Trainer.train() hangs with multiple GPUs (but GPUs show activity)

I’m going through the huggingface tutorials and going through the “Training a causal language model from scratch” sections.

That page says “If you have access to a machine with multiple GPUs, try to run the code there. The Trainer automatically manages multiple machines, and this can speed up training tremendously.”

I’m working on a machine with 8 GPUs, and unfortunately, it doesn’t seem to work for me. When I set the CUDA_VISIBLE_DEVICES environment variable to “0”, it works perfectly fine on one GPU. However, if I don’t set that environment variable, or set it to more than 1 GPU, the following happens

  • All the relevant GPUs specified in CUDA_VISIBLE_DEVICES seem to fire at 100% utitlization
  • The tqdm progress bar in my script doesn’t move, even after hours (it moves quite quickly with one GPU)

So it seems like the jobs are correctly sent to the GPUs (I imagine…) but the central process isn’t… receiving the answers?

I assume there’s some additional config I need, but I can’t for the life of me find anythig in the docs that says what. I tried to run accelerate config on the command line, but no good.

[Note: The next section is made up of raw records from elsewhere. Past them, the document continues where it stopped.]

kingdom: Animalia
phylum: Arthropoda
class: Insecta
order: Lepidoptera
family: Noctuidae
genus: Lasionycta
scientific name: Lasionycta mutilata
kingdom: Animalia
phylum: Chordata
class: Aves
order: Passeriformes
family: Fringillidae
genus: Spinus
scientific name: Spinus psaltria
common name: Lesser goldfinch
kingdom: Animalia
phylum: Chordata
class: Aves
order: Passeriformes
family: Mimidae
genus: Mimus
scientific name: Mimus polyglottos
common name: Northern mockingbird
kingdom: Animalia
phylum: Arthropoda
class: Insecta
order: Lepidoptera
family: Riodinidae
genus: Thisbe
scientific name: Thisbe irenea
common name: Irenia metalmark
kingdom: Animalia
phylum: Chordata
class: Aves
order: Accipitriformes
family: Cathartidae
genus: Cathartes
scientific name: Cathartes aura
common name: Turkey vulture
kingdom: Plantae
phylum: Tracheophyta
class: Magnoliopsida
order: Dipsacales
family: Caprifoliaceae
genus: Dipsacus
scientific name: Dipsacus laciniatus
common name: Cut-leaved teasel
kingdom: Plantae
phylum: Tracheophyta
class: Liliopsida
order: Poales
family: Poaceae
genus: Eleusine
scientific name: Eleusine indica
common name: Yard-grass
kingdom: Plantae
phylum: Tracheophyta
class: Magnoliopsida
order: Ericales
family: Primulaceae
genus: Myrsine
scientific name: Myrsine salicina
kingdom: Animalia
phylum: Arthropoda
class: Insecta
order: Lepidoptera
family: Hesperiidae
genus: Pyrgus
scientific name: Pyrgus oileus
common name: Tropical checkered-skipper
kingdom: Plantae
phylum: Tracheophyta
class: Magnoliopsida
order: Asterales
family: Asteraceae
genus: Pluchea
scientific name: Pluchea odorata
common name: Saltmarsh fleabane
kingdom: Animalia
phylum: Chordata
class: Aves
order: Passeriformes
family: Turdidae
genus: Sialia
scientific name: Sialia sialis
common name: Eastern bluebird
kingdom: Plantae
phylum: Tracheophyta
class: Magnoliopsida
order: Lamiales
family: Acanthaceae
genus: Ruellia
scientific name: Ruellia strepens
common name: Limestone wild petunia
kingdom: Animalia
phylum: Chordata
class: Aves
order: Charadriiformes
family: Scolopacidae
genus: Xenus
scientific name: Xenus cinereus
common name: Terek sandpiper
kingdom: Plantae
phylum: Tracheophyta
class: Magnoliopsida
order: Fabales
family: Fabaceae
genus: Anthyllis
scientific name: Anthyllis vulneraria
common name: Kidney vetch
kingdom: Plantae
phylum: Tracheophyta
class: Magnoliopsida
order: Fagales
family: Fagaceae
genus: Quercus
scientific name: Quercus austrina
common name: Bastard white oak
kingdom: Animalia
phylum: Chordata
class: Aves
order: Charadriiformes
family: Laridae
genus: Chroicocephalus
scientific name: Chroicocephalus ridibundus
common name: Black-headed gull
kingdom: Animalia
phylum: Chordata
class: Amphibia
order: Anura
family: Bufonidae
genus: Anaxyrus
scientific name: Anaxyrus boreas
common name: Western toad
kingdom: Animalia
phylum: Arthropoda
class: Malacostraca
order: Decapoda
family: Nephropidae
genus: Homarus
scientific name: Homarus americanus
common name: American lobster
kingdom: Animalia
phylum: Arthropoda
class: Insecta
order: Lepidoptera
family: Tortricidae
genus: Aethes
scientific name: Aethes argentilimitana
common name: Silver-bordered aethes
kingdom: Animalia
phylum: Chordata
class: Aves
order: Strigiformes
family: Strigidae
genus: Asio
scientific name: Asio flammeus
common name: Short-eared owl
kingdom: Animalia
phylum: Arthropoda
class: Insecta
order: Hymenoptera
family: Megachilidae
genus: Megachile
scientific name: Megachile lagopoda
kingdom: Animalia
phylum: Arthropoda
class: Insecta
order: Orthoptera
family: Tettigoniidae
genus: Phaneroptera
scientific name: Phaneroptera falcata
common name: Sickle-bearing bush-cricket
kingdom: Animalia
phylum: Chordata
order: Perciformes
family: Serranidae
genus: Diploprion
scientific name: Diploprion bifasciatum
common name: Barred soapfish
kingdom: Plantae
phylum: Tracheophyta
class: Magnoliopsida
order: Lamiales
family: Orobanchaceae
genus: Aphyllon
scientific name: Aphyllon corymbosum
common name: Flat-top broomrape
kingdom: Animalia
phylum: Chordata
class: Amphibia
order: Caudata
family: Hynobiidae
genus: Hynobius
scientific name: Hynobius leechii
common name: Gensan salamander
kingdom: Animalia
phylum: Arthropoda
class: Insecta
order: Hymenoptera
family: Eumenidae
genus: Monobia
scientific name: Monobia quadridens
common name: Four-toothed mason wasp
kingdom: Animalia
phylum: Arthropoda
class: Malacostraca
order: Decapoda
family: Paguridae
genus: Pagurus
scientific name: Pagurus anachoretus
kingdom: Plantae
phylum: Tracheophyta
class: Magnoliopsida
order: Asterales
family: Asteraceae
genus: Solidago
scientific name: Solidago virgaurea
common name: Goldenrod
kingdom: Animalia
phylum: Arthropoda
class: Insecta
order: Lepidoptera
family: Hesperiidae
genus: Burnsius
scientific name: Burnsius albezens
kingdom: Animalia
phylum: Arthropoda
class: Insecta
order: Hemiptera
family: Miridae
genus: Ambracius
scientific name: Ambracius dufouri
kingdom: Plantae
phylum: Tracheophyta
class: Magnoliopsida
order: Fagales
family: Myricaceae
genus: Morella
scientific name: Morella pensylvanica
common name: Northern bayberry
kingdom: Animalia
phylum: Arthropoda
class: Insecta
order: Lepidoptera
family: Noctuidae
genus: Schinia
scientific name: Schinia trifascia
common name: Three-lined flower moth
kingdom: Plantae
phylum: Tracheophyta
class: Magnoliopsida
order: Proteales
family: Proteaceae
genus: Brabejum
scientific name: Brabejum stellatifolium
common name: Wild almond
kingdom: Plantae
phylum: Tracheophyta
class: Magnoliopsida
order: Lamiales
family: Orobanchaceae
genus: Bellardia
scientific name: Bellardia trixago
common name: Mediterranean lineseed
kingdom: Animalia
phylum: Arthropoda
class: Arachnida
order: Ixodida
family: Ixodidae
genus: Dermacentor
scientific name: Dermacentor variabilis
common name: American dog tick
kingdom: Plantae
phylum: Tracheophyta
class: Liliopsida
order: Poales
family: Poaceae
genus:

Also, when I print trainer.args.parallel_mode right before training, I get ParallelMode.NOT_DISTRIBUTED.

Thanks a million for the help!!

2 Likes

Did you find an answer?

1 Like

There seem to be many problems that occur with trainers when using multiple GPUs.
https://discuss.huggingface.co/search?q=multi%20gpu%20trainer%20order%3Alatest

Unfortunately I never did - apologies :frowning: I ended up moving to another server with 8 GPUs, and it magically work, so I can only assume it was something to do with the way the 8 GPUs were set up on the first machine.

1 Like

Is this the kind of hardware problem? Anyway, I guess there was a workaround.